Why we fail against Maoists
The brutal massacre of Chhattisgarh Congress leaders and near fatal wounding of 82-year-old party veteran Vidya Charan Shukla, a former central minister, shocked the nation to its core. Yet, we are still to see the same people, who sought to raise hell when the preacher of violent revolt against the Indian state, Dr Binayak Sen, was detained by the state government, uttering even a word of sympathy for those killed last week or the many Indian security men massacred earlier in different incidents by the same Maoists.
The Supreme Court which decreed that sympathy and call for violent overthrow of the state by itself did not constitute crime, must chew over its observation in Dr Sen’s case.
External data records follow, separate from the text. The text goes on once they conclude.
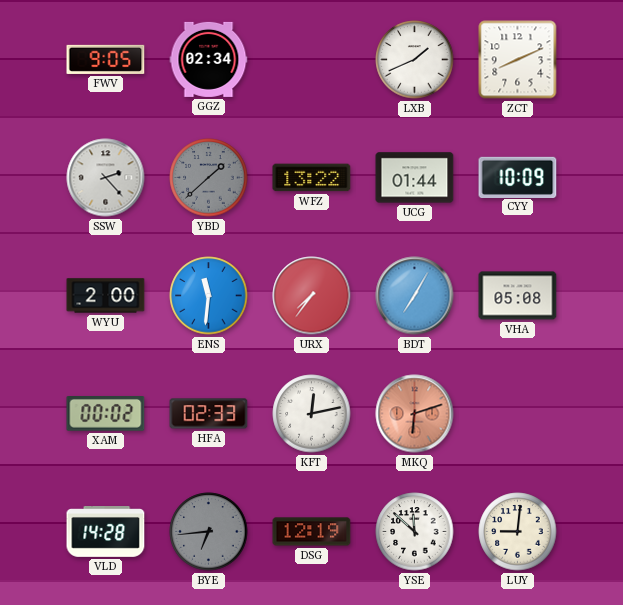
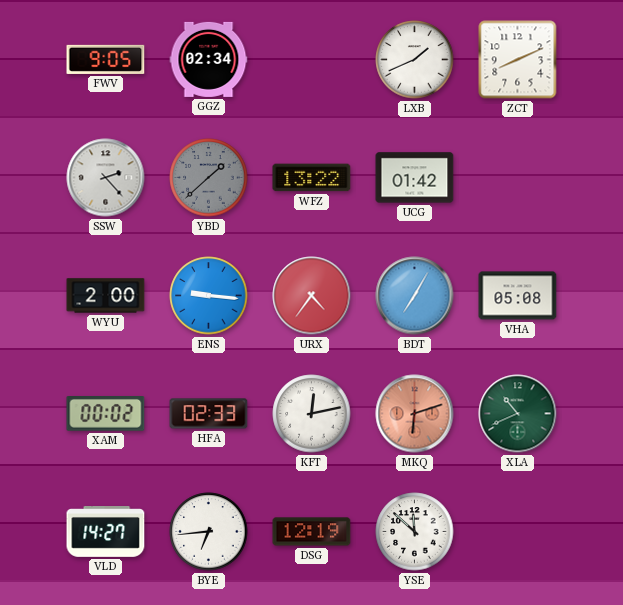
UCG: 01:44 -> 01:42
CYY: 10:09 -> none
ENS: 11:31 -> 9:16
URX: 7:36 -> 4:36
XLA: none -> 10:41
VLD: 14:28 -> 14:27
BYE dial: grey -> white
LUY: 9:01 -> none
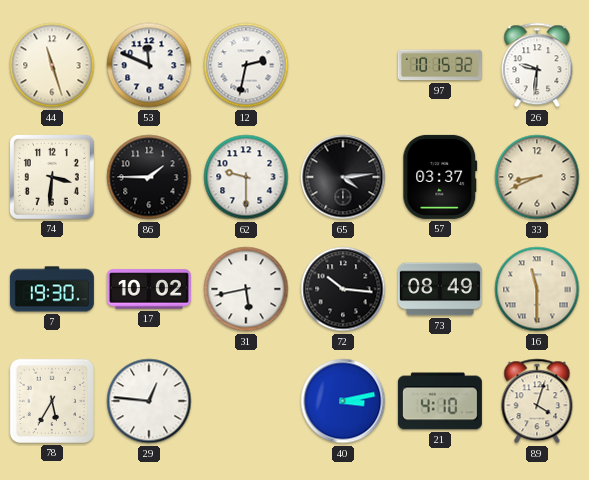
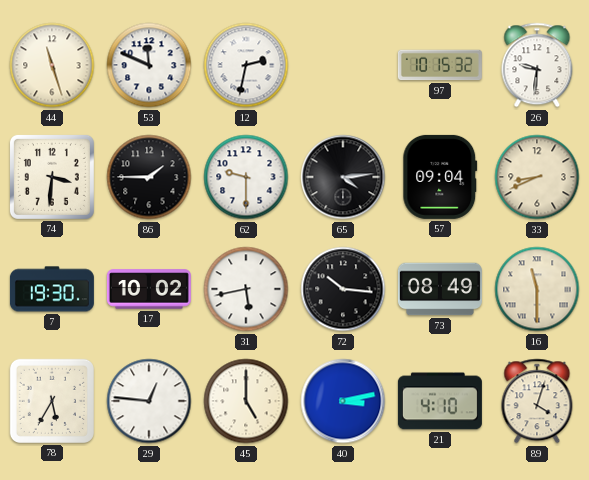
57: 03:37 -> 09:04
45: none -> 5:00
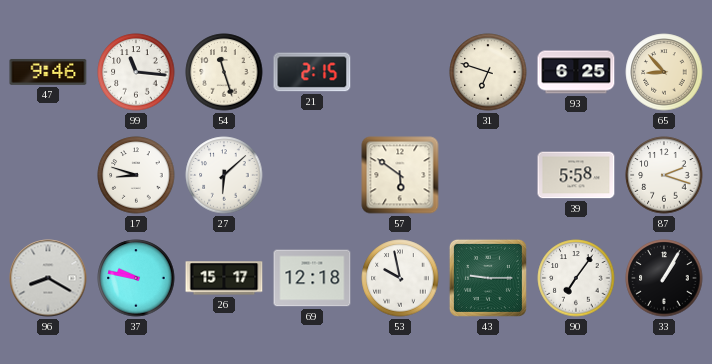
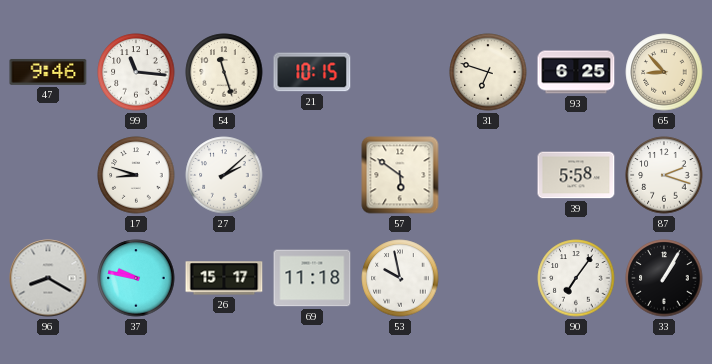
21: 2:15 -> 10:15
27: 6:08 -> 2:08
69: 12:18 -> 11:18
43: 9:15 -> none
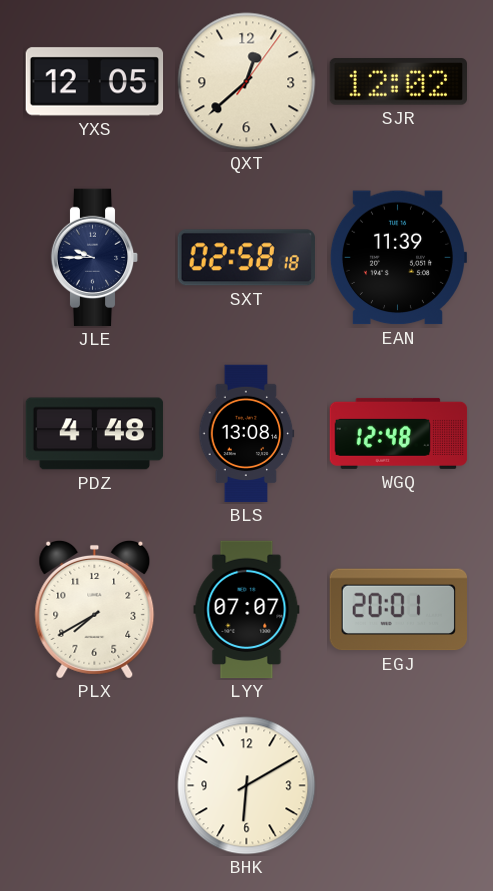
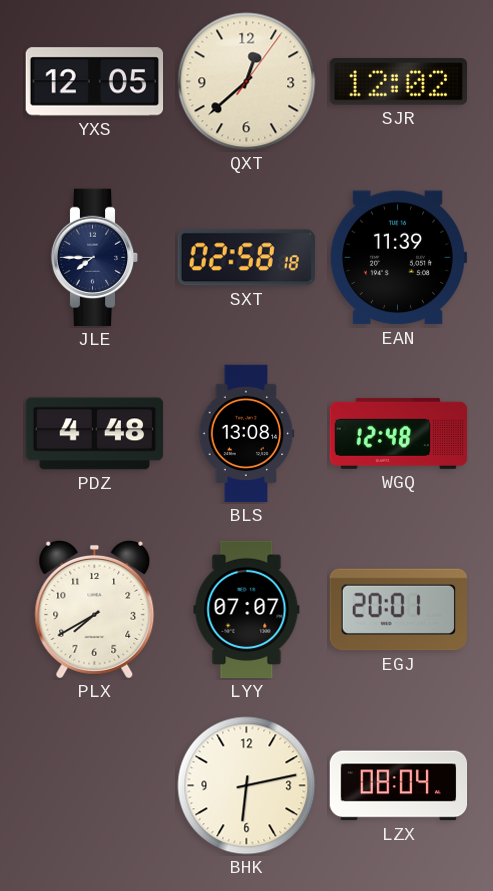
JLE: 9:45 -> 7:45
BHK: 6:10 -> 6:13
LZX: none -> 08:04
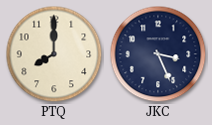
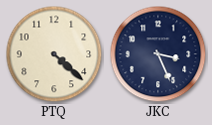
PTQ: 8:00 -> 4:22
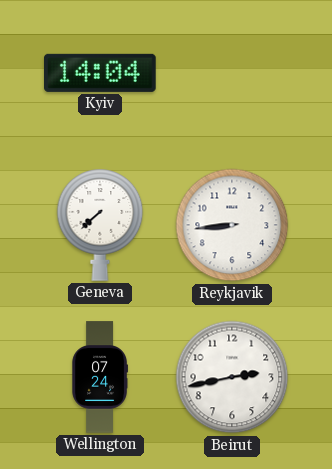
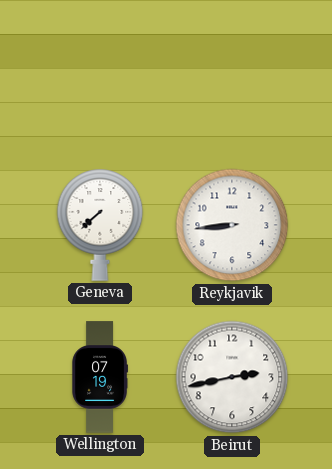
Kyiv: 14:04 -> none
Wellington: 07:24 -> 07:19
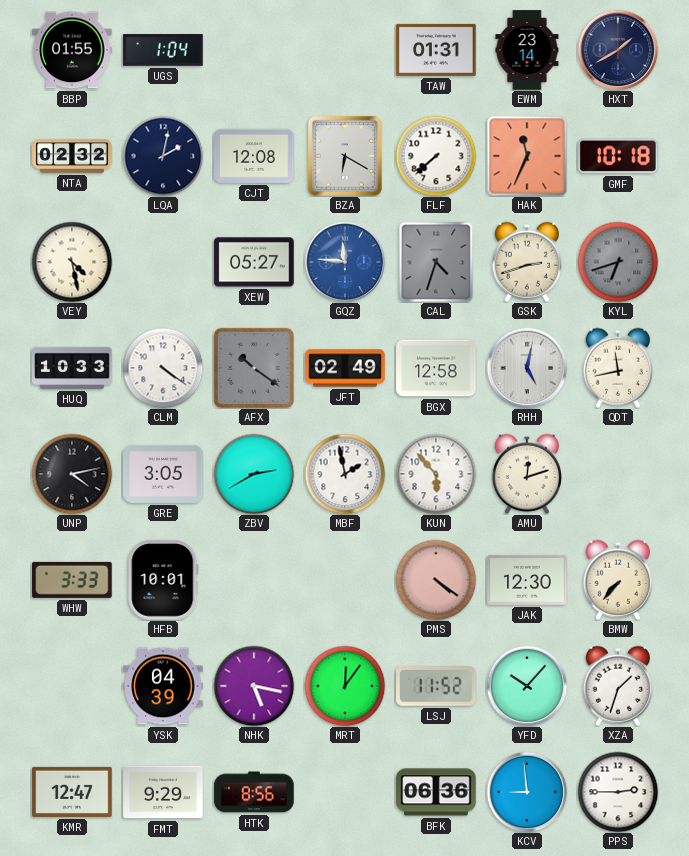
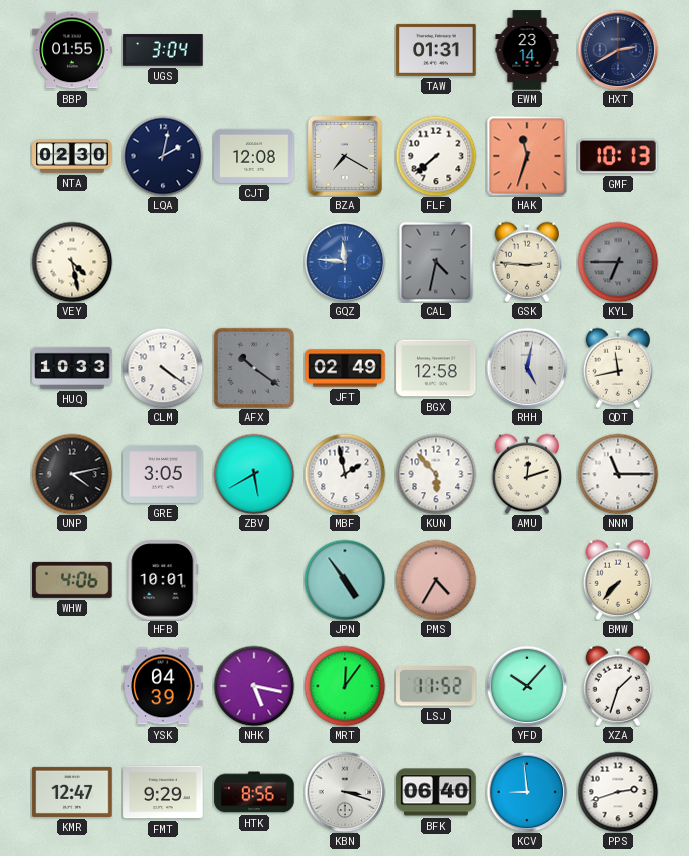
UGS: 1:04 -> 3:04
HXT: 1:40 -> 2:40
NTA: 02:32 -> 02:30
BZA: 6:20 -> 7:20
HAK: 11:34 -> 11:33
GMF: 10:18 -> 10:13
XEW: 05:27 -> none
CAL: 4:33 -> 4:32
GSK: 2:42 -> 2:46
KYL: 6:42 -> 6:45
ZBV: 2:40 -> 5:40
NNM: none -> 11:15
WHW: 3:33 -> 4:06
JPN: none -> 4:54
PMS: 4:21 -> 4:35
JAK: 12:30 -> none
KBN: none -> 3:18
BFK: 06:36 -> 06:40
PPS: 2:45 -> 2:42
Marx may not have called for such massacres as have occurred under communist regimes in Russia and China — massacres that have now been acknowledged even in official communist party histories. But the ends-justify-means politics that these “progressives” preach inevitably end up in the most inhuman and widespread killings.
Union home minister P. Chidambaram might be a better and dynamic captain of the ship at the North Block compared to his dour and uninspiring predecessors, but I am sure even he would agree that the back-to-back strikes — bomb blast in Pune and the Maoist destruction of a security force camp in West Bengal’s Paschim Mednipur district, have some connection. It would do the country much good if he views these issues as connected — planned together as part of a larger conspiracy to destroy India.